Radford University does not discriminate with regard to race, color, sex, sexual orientation, disability, age, veteran status, national origin, religion, or political affiliation in the administration of its educational programs, activities, admission or employment practices. Inquiries may be directed to the equal opportunity/affirmative action officer at 704 Clement Street. Telephone: voice, (540) 831-5008; hearing impaired, (540) 831-5128. The university has adopted policies to provide for prompt and equitable resolution of discrimination complaints. The Discrimination Complaint Procedure describes the grievance procedure for individuals who have experienced discrimination. The Sexual Harassment Policy further defines sexual discrimination by including examples of sexual harassment and a statement concerning consensual relationships between university employees and students. The Accommodation Procedure for Individuals with Disabilities confirms the university’s commitment to providing accessibility to its programs, services and activities for individuals with disabilities who are otherwise qualified and entitled to a reasonable accommodation.
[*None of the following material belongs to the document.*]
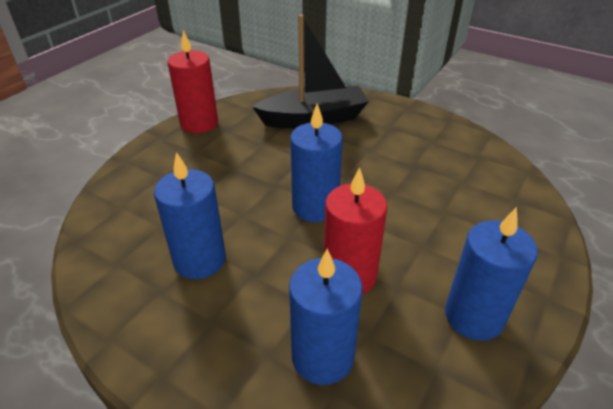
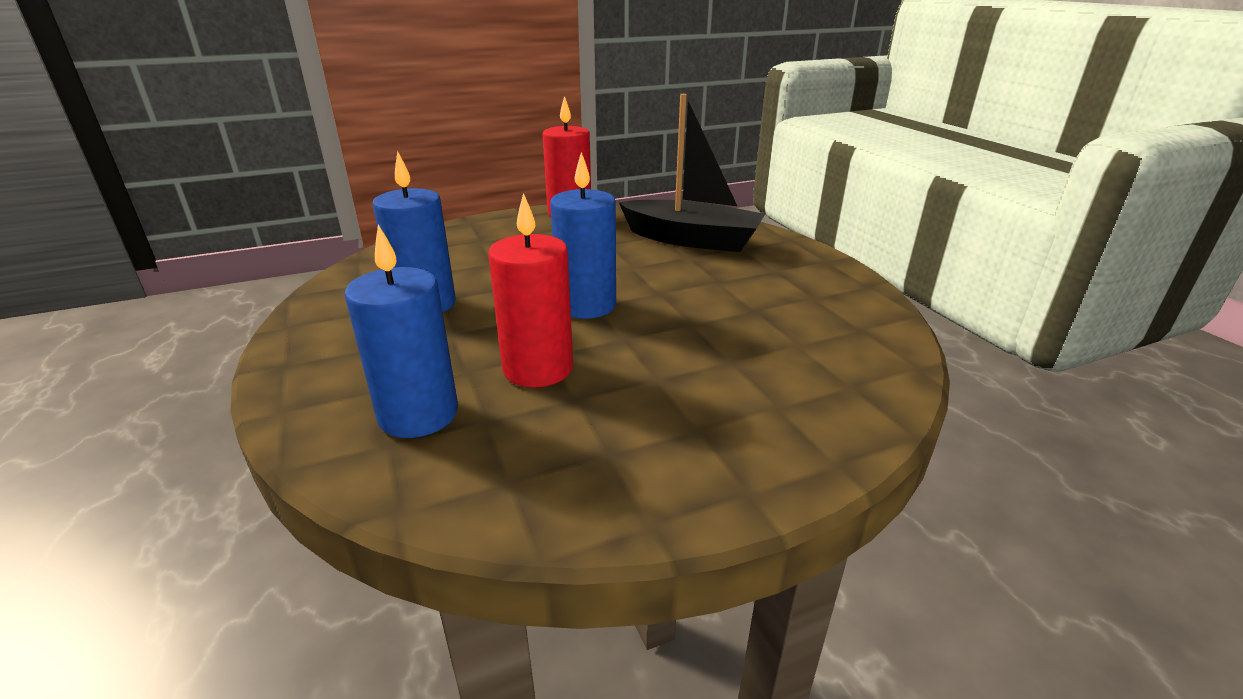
camera: 35 degrees right, 10 degrees down
(473, 316) = (621, 460): blue candle -> none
Individuals who believe they may have experienced discrimination, but are uncertain as to whether a complaint is justified or whether they wish to initiate a formal complaint may discuss their concerns confidentially and informally with the director of human resources. Students may also consult a staff member at Student Counseling Services or the Office of the Dean of Students.
Only acts of discrimination committed by university employees in connection with their university employment may be reviewed through these policies and procedures. The term “employee” refers to any faculty, staff or any student with a contractual employment agreement, for example, Graduate Teaching Assistants. In all cases of alleged sexual harassment in which the violation is committed by a student, status as a student is adjudicated by the university’s student conduct system. Violations of the policy prohibiting sexual harassment may lead to disciplinary actions, including warnings, suspension or termination of employment or academic status.
Copies of the complete policy statements including procedures for resolving complaints are available in the Office of the Dean of Students (for complaints against a student only), Student Counseling Services, and Department of Human Resources.